- PASSAGE TO READ -

┌──

[PATCH] MIPS: smp: report dying CPU to RCU in stop_this_cpu()

Jonas Jelonek posted 1 patch 3 days, 13 hours ago
[PATCH] MIPS: smp: report dying CPU to RCU in stop_this_cpu()
Posted by Jonas Jelonek 3 days, 13 hours ago
smp_send_stop() parks all secondary CPUs in stop_this_cpu(). The function
marks the CPU offline for the scheduler via set_cpu_online(false) but
never informs RCU, so RCU keeps expecting a quiescent state from CPUs
that are now spinning forever with interrupts disabled.

As long as nothing waits for an RCU grace period after smp_send_stop()
this is harmless, which is why it went unnoticed. Since commit
91840be8f710 ("irq_work: Fix use-after-free in irq_work_single() on PREEMPT_RT")
however, irq_work_sync() calls synchronize_rcu() on architectures without
an irq_work self-IPI, i.e. where arch_irq_work_has_interrupt() returns
false. That is the asm-generic default used by MIPS. Any irq_work_sync()
issued in the reboot/shutdown path after smp_send_stop() then blocks on
a grace period that can never complete, hanging the reboot:

  WARNING: CPU: 0 PID: 15 at kernel/irq_work.c:144 irq_work_queue_on
  ...
  rcu: INFO: rcu_sched detected stalls on CPUs/tasks:
  rcu: Offline CPU 1 blocking current GP.
  rcu: Offline CPU 2 blocking current GP.
  rcu: Offline CPU 3 blocking current GP.

This issue popped up during kernel bump downstream in OpenWrt from
6.18.33 to 6.18.34, since the suspected change has been backported to
6.18 stable branch [1].

Call rcutree_report_cpu_dead() once interrupts are disabled, mirroring the
generic CPU-hotplug offline path (and arm64's stop handling), so RCU stops
waiting on the parked CPUs and grace periods can still complete.

└──

- SUPPLIED MATERIAL -
┌──

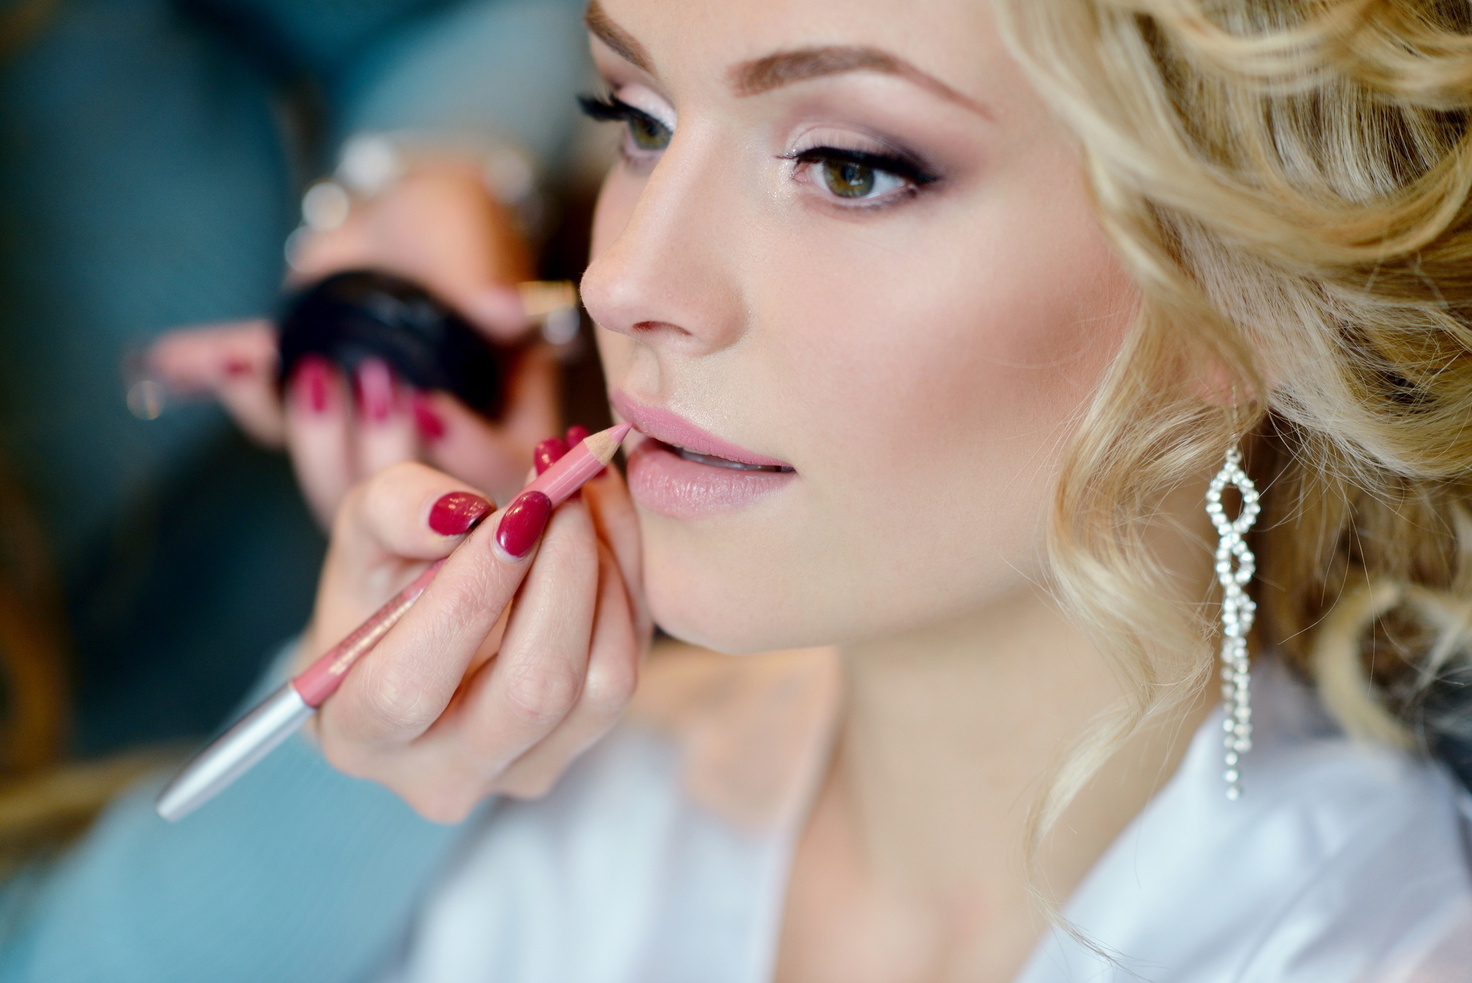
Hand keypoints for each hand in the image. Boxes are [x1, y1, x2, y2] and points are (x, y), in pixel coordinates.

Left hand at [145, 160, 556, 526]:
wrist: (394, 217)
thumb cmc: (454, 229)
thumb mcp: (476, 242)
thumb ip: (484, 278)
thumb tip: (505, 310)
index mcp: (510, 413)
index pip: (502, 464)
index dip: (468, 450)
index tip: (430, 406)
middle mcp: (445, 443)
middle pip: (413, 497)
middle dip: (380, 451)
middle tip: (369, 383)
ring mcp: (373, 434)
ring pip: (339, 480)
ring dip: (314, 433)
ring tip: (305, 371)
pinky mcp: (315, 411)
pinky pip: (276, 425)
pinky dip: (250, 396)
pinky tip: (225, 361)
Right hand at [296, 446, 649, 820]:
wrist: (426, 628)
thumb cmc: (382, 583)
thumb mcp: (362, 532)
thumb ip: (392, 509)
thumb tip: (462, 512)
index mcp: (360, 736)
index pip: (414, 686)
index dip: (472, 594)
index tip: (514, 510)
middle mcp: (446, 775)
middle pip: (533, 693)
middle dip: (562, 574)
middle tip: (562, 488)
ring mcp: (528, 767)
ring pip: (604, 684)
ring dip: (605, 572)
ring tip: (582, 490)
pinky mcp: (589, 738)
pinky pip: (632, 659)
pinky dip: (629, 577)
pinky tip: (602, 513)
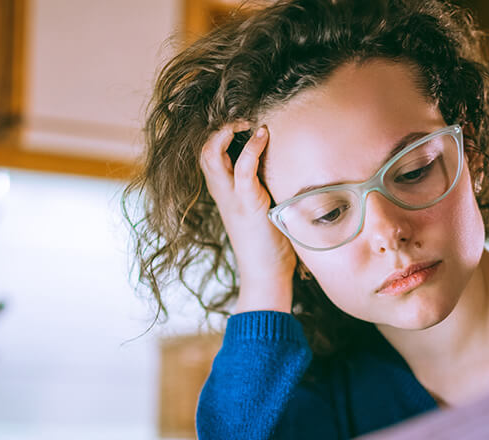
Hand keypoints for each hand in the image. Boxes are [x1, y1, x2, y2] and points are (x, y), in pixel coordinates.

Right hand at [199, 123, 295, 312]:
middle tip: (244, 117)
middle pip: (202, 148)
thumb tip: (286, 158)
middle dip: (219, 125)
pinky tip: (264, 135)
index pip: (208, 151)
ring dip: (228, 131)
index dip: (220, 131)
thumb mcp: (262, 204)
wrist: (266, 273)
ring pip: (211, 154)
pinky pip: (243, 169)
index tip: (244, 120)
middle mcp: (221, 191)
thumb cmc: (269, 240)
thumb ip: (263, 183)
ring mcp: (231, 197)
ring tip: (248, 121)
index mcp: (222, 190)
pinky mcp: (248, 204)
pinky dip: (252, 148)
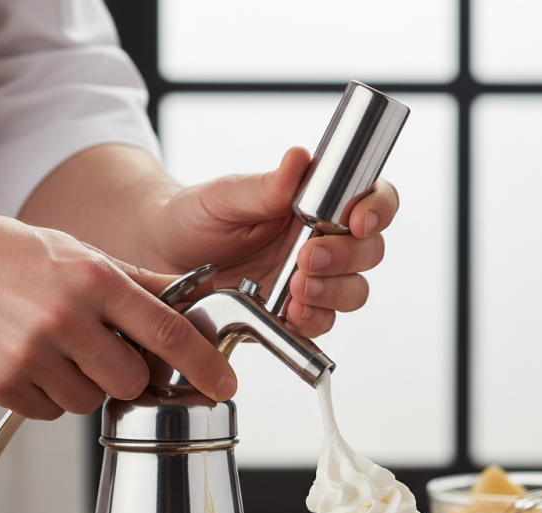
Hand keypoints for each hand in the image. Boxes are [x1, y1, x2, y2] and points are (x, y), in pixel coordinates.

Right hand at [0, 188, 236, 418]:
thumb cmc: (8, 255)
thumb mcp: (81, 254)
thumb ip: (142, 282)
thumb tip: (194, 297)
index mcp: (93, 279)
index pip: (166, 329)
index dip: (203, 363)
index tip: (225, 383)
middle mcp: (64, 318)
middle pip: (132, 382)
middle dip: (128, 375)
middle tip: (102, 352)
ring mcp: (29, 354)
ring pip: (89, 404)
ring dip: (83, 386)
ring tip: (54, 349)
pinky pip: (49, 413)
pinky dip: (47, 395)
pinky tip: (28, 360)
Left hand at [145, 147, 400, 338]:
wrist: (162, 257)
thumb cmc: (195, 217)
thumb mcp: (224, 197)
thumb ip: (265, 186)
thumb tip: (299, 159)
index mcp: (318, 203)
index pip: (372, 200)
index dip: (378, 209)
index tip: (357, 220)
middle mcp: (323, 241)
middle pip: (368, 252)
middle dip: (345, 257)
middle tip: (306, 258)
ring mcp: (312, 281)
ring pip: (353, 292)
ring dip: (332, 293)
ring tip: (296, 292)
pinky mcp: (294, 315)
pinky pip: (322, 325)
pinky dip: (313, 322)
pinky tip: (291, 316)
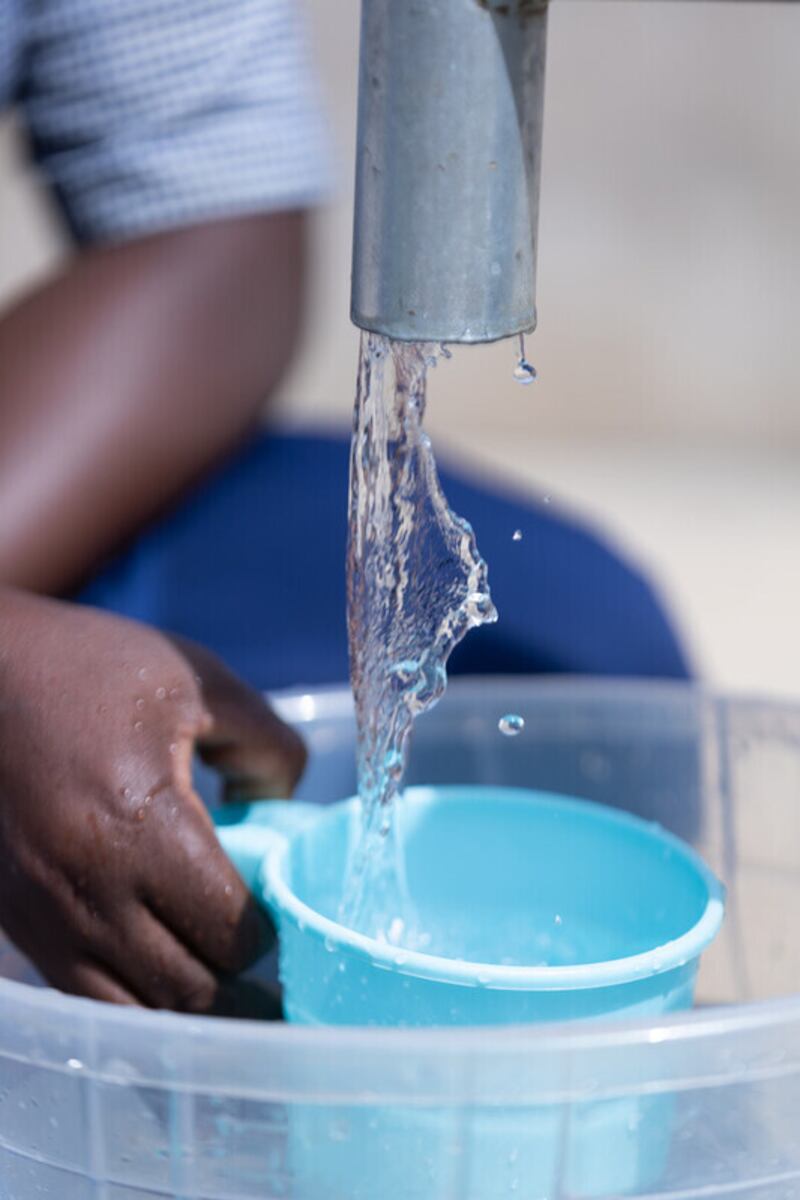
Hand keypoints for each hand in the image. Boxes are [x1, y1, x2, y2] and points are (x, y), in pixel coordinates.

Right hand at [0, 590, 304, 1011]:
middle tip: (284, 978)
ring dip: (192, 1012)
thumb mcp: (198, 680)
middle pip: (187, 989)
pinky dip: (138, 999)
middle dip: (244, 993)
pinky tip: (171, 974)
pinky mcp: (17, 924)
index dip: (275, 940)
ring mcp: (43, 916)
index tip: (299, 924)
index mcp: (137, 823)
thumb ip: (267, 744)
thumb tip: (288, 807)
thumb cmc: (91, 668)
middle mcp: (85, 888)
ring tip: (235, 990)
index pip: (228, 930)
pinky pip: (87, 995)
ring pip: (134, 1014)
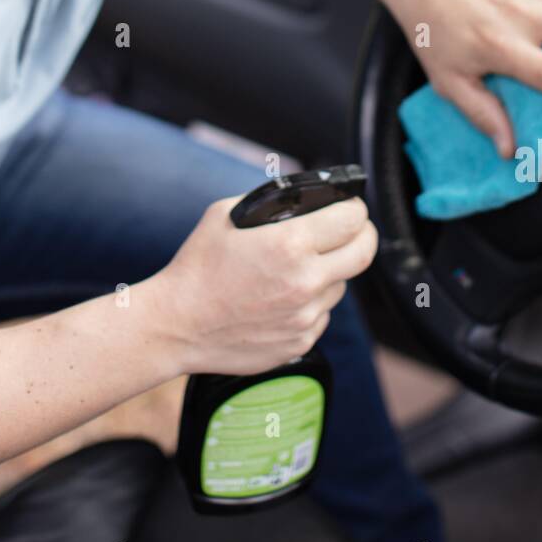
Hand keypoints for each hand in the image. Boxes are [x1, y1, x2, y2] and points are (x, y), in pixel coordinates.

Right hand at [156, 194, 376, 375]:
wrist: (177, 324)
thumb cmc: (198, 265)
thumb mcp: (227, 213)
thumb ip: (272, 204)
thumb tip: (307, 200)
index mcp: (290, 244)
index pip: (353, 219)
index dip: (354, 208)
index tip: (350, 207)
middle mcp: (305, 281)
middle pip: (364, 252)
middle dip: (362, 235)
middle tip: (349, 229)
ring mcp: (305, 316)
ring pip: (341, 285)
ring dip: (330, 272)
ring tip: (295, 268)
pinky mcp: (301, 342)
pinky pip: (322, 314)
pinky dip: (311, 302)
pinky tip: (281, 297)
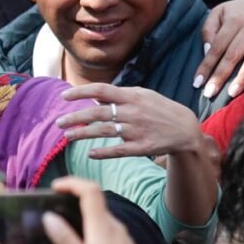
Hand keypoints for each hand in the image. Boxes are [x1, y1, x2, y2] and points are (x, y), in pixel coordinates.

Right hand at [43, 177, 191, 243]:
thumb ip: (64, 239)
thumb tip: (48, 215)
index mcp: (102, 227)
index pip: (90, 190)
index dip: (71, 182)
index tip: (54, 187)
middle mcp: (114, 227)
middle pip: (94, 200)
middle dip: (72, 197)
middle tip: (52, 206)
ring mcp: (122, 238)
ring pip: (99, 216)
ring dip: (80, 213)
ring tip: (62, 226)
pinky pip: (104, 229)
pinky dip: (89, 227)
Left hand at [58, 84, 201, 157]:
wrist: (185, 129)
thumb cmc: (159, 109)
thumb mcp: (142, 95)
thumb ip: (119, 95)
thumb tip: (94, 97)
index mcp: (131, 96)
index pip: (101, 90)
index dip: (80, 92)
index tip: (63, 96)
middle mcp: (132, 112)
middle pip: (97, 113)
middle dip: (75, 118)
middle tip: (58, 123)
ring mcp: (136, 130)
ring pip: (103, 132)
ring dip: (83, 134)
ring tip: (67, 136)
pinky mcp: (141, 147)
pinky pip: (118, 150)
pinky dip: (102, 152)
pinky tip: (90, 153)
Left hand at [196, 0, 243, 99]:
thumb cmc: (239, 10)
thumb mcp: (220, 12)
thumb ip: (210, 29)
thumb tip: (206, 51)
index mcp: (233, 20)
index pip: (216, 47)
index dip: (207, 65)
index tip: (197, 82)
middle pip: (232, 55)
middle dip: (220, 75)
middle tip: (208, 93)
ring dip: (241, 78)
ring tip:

└──

- TASK BRIEF -
Resume the MIPS patch post about reporting the dying CPU to RCU, starting right after its final sentence.

- RESULT OF THIS TASK -
[1] https://git.kernel.org/pub/scm/linux/kernel/git/stable/linux.git/commit/?h=linux-6.18.y&id=18c0456ea2615b1a743a6db739c74411c3b42bc6

Fixes: 91840be8f710 ("irq_work: Fix use-after-free in irq_work_single() on PREEMPT_RT")
CC: stable@vger.kernel.org
Signed-off-by: Jonas Jelonek <jelonek.jonas@gmail.com>

diff --git a/arch/mips/kernel/smp.c b/arch/mips/kernel/smp.c
index 4868e79f3b30..0f28b4a62e72 100644
--- a/arch/mips/kernel/smp.c
+++ b/arch/mips/kernel/smp.c
@@ -20,6 +20,7 @@
 #include <linux/sched/mm.h>
 #include <linux/cpumask.h>
 #include <linux/cpu.h>
+#include <linux/rcupdate.h>
 #include <linux/err.h>
 #include <linux/ftrace.h>
 #include <linux/irqdomain.h>
@@ -422,6 +423,7 @@ static void stop_this_cpu(void *dummy)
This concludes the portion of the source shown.